Factory Use #4: Make a story that unfolds through physical play so that it can play out anywhere. People have played Los Duendes, and shared the folk stories of a small town in northern NM in the way designed, across many states. Off site play was previously something only simulable by touching icons on a small screen.
What Is Algorithmic AR?
Beyond the how-to and pedagogical examples of factories, this feature of ARIS opens up new questions for what AR can be and can be about. We are not the first ones to do something like this. Probably the best known game in this area was Parallel Kingdoms. It has been around almost as long as the iOS app store itself—essentially the zero year for modern mobile game design. It’s a cool game and you should give it a try if you haven’t played it before. Warning: It’s rather deep. But this one game doesn’t exactly plumb all the possibilities for playing around with the idea of somewhat random physical locations. Neither do the examples above exhaust the space.
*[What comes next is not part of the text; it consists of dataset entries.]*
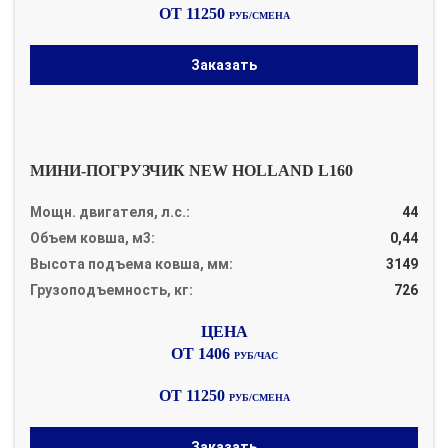
ОТ 11250
РУБ/СМЕНА
Заказать
МИНИ-ПОГРУЗЧИК NEW HOLLAND L160
Мощн. двигателя, л.с.:
44
Объем ковша, м3:
0,44
Высота подъема ковша, мм:
3149
Грузоподъемность, кг:
726
ОТ 1406
РУБ/ЧАС
ОТ 11250
РУБ/СМЕНА
Заказать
There is still a lot to explore here, and it gets to the heart of some of the basic questions about AR generally. How are we able to differently able to explore, get to know, and act in the places around us? How can we learn to play in new ways in our surroundings? What will be fun? What will bring people back over and over? What will get people outdoors over and over? Where do creations like these best fit within and serve to improve people’s lives? More specifically, what does the gaminess of an algorithm add to the ability of us to augment reality using a mobile device?
Do factories allow us to realize the dream of “write once, play anywhere”, or does it bring us back to a place of blandness, where we aren’t really leveraging place in our designs and instead are only staring into tiny screens? How many shattered screens and pulled hamstrings lie before us on the way to answering these questions? I hope you’re encouraged to help us find out.